可以看出TestLockPartition1和TestLockPartition2锁定的都是范围内的前3个数据区域,而TestLockPartition3锁定的是第4至第7个数据。所以,当首先运行TestLockPartition1,再运行TestLockPartition2时,会出现阻塞,TestLockPartition1需要等到TestLockPartition2释放掉锁后才可以获取到锁并进行下面的锁,但是TestLockPartition1和TestLockPartition3可以同时获取到锁。

在两个进程对同一个文件的锁定范围有重叠时,会出现阻塞的状态。

返回此通道文件当前大小与通道打开状态

public abstract long size()方法的作用是返回此通道文件的当前大小。

public boolean isOpen()方法的作用是判断通道是否呈打开的状态。

a.txt文件的内容如下:12345

示例代码:

public class TestSizeAndIsOpen {

    public static void main(String[] args) throws IOException,InterruptedException, ExecutionException {
        Path path = Paths.get("c:\\abc\\a.txt");
        AsynchronousFileChannel channel = AsynchronousFileChannel.open(path, StandardOpenOption.WRITE);
        System.out.println("File size=" + channel.size());
        System.out.println("A isOpen=" + channel.isOpen());
        channel.close();
        System.out.println("B isOpen=" + channel.isOpen());
    }
}

运行结果:

File size=5
A isOpen=true
B isOpen=false

CompletionHandler接口的使用

public final void lock(A attachment,CompletionHandler<FileLock,? super A> handler)方法的作用是获取此通道文件的独占锁。此方法启动一个操作以获取此通道文件的给定区域的锁。handler参数是在获取锁(或操作失败)时调用的CompletionHandler对象。传递给CompletionHandler的结果是生成的FileLock。
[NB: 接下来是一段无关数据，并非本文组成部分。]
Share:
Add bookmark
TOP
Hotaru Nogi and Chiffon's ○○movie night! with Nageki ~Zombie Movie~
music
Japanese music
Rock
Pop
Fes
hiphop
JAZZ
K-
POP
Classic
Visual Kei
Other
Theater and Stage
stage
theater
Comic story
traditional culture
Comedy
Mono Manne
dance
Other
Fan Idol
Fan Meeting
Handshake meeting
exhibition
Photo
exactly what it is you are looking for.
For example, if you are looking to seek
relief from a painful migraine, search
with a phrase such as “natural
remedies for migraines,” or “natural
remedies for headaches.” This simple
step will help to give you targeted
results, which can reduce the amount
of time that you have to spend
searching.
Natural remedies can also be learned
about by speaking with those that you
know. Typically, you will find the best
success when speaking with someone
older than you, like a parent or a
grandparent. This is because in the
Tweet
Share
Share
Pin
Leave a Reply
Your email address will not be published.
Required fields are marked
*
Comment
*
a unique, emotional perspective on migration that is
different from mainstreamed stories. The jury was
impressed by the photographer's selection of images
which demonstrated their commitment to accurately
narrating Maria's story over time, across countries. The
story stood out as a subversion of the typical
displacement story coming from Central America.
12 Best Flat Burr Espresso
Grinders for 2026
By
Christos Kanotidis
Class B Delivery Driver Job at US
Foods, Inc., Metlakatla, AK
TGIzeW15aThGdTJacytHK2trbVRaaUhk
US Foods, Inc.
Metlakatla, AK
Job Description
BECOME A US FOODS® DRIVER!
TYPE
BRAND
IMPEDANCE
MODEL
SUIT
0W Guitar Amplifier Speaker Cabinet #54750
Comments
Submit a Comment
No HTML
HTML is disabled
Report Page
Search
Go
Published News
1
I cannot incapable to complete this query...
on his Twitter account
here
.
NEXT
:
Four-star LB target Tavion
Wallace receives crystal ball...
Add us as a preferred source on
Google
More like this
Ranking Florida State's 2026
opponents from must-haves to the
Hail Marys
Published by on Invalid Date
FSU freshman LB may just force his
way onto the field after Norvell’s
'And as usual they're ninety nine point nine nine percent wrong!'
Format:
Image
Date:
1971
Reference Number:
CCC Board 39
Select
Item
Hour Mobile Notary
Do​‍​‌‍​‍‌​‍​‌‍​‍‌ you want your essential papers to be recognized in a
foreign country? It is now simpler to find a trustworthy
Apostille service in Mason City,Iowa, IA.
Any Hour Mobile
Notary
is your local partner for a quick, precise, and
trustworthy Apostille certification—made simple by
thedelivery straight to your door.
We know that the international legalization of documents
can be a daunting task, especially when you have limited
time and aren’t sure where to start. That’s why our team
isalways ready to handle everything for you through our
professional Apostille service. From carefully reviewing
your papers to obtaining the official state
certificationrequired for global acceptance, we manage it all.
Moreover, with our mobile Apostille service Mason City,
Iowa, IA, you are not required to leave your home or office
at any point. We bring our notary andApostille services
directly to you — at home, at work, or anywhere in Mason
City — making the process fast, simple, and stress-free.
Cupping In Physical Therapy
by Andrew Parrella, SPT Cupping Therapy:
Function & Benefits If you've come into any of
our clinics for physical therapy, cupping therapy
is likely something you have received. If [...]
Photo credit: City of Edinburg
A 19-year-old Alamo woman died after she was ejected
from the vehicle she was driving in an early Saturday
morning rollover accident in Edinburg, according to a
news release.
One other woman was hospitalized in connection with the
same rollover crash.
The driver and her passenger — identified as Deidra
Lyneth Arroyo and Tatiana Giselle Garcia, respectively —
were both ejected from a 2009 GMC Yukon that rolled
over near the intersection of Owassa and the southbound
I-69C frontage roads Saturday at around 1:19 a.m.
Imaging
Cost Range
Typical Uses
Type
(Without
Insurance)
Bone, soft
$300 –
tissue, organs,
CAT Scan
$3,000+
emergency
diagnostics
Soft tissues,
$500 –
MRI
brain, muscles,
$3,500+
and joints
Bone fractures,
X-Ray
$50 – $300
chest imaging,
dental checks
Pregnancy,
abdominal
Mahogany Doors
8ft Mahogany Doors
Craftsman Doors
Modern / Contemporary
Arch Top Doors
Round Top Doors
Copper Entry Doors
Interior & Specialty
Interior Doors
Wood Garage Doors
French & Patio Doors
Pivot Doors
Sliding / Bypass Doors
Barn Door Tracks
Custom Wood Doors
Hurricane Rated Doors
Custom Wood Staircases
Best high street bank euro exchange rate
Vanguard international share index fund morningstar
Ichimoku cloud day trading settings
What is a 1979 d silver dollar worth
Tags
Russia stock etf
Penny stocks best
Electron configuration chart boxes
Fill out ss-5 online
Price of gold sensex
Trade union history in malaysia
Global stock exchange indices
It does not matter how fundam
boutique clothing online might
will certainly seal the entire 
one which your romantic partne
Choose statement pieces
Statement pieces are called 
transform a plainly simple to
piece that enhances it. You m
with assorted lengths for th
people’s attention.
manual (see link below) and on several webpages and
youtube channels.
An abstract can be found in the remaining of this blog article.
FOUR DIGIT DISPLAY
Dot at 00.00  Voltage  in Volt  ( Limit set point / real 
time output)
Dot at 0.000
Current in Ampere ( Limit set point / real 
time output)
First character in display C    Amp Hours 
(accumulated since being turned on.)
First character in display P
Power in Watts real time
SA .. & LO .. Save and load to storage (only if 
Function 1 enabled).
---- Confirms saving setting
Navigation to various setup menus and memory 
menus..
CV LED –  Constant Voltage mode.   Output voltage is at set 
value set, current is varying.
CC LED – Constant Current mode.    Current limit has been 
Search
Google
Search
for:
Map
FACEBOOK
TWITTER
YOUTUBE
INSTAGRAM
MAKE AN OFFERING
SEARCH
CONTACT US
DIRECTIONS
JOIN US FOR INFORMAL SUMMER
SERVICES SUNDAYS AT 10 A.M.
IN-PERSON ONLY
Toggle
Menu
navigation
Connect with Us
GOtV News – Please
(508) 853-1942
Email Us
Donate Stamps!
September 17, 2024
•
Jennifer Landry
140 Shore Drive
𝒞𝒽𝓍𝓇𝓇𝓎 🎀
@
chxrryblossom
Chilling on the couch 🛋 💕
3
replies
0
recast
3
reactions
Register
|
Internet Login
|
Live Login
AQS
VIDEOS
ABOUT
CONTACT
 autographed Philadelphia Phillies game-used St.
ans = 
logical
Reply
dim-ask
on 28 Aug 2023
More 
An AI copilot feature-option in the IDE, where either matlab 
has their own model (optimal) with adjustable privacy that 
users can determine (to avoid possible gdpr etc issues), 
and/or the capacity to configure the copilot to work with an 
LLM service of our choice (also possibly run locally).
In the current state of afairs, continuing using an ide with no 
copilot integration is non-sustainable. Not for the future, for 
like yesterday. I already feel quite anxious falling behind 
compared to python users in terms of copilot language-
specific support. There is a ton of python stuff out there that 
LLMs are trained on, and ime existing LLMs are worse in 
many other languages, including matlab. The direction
参数A代表附件的数据类型。参数attachment代表要附加到IO操作的对象,可以为空。CompletionHandler代表处理程序,用于消耗结果的处理程序。

示例代码:

public class TestCompletionHandler {

    public static void main(String[] args) throws IOException,InterruptedException, ExecutionException {
        Path path = Paths.get("c:\\abc\\a.txt");
        AsynchronousFileChannel channel = AsynchronousFileChannel.open(path, StandardOpenOption.WRITE);
        System.out.println("begin time=" + System.currentTimeMillis());
        channel.lock("我是附加值", new CompletionHandler<FileLock, String>() {
            @Override
            public void completed(FileLock result, String attachment) {
                try{
                    System.out.println("public void completed(FileLock result,String attachment)attachment=" + attachment);
                    System.out.println("completed time=" + System.currentTimeMillis());
                    result.release();
                    channel.close();
                    System.out.println("release end close");
                }catch (IOException e){
                    e.printStackTrace();
                }
            }

            @Override
            public void failed(Throwable exc, String attachment) {
                System.out.println("public void failed(Throwable exc,String attachment) attachment=" + attachment);
                System.out.println("getMessage=" + exc.getMessage());
            }
        });
        System.out.println("   end time=" + System.currentTimeMillis());
        Thread.sleep(3000);
    }
}

运行结果:

begin time=1578457643056
   end time=1578457643064
public void completed(FileLock result,String attachment)attachment=我是附加值
completed time=1578457643065
release end close

从运行结果看,是将程序运行完之后,再运行CompletionHandler中的completed方法。begin和end的时间非常接近,几乎是相同的时间,这就是异步的优势。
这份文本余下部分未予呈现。